DATA SECTION -
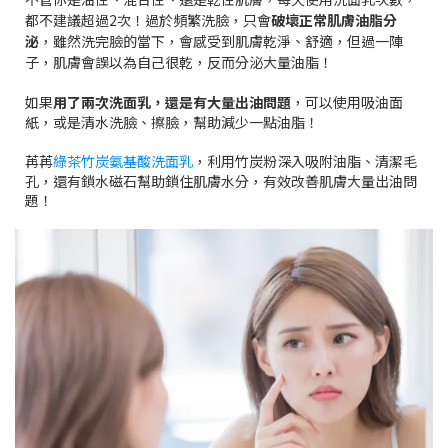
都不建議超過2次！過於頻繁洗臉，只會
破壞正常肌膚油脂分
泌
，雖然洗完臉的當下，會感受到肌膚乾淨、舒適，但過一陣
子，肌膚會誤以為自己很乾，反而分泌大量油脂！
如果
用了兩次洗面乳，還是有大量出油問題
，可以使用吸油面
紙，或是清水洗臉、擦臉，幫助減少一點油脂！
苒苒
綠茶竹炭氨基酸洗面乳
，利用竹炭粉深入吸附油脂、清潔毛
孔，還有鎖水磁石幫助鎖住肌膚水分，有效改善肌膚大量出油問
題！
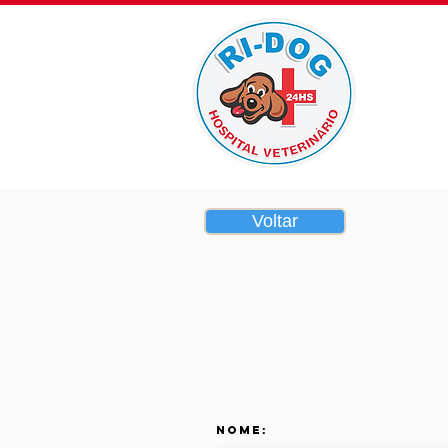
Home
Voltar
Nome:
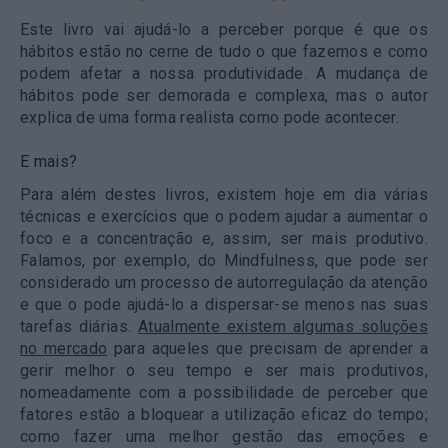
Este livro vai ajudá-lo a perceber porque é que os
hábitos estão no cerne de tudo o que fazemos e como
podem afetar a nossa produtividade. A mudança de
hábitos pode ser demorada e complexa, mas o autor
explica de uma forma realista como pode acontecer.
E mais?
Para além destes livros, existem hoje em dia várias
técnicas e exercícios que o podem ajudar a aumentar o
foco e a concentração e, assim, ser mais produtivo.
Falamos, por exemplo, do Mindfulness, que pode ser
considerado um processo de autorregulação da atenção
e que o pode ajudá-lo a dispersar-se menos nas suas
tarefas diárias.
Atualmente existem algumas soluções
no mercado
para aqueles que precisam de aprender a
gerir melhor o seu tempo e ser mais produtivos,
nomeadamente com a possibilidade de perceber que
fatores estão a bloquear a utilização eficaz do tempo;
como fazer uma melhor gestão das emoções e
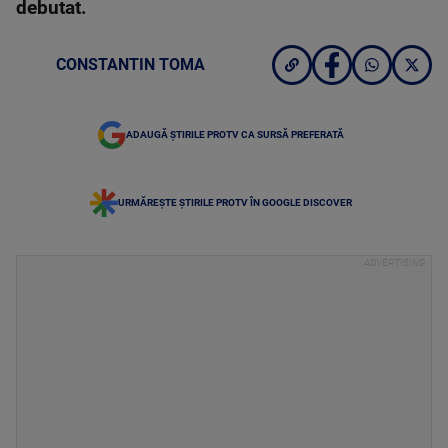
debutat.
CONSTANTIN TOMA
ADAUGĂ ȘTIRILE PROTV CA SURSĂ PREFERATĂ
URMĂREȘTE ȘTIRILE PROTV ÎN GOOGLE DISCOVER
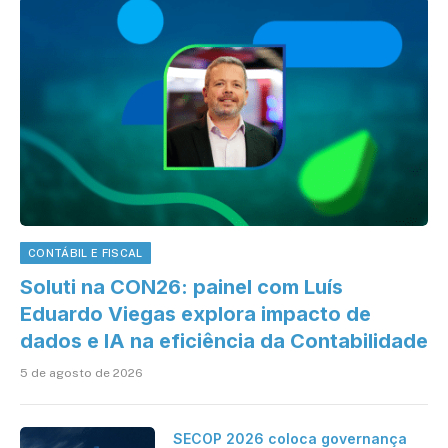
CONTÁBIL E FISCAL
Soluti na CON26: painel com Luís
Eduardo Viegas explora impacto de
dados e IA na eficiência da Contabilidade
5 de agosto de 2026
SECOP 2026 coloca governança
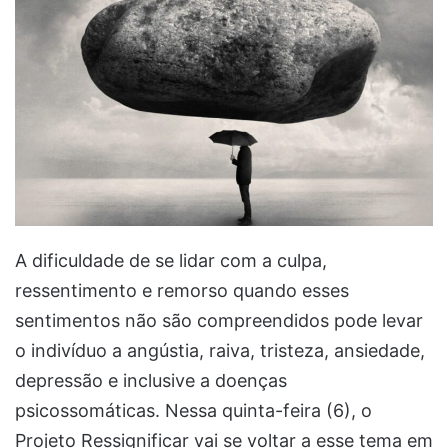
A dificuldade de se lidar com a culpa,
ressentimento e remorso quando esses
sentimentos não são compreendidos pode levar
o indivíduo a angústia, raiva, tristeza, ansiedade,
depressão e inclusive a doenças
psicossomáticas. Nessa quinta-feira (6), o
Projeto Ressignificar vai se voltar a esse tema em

...

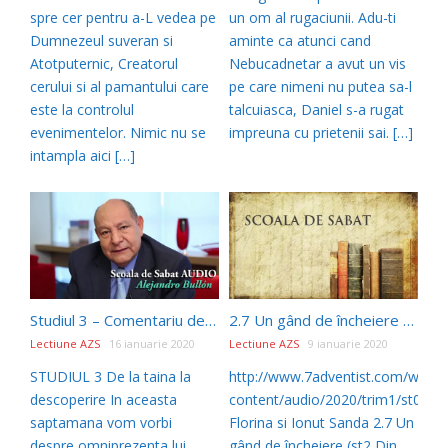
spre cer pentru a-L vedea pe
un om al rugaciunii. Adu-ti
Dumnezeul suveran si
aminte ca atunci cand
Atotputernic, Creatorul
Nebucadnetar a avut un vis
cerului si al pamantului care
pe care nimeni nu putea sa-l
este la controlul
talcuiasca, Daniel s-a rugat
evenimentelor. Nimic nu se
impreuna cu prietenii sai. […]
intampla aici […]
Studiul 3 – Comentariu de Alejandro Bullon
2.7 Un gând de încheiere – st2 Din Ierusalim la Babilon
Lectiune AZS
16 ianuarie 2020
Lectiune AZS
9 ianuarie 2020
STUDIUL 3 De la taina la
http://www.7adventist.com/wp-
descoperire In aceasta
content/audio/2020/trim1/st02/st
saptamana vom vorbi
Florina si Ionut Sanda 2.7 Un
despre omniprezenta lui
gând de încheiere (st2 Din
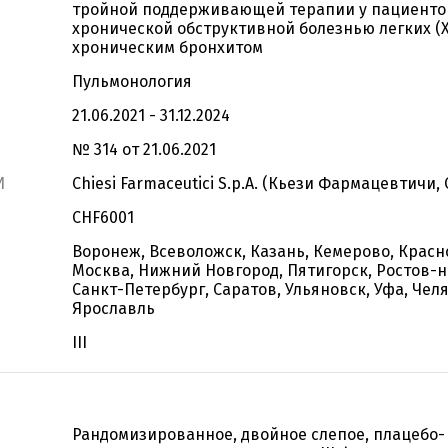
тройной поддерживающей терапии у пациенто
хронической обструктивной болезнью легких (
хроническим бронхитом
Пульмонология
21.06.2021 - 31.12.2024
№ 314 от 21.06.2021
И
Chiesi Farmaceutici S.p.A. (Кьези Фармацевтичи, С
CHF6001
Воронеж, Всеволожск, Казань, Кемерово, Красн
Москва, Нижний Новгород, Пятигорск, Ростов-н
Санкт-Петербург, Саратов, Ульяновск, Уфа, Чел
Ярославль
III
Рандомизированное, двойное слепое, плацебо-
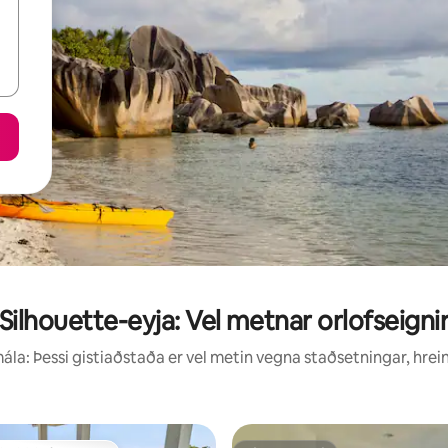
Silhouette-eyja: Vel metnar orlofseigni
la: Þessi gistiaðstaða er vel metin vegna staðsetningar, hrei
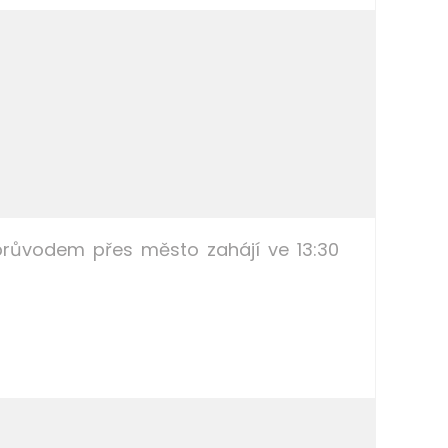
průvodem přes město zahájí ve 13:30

TASK REQUIREMENTS -
Looking at the data above, how many lines hold the word "hábitos"? Respond with the number alone.

RESULT BELOW -
2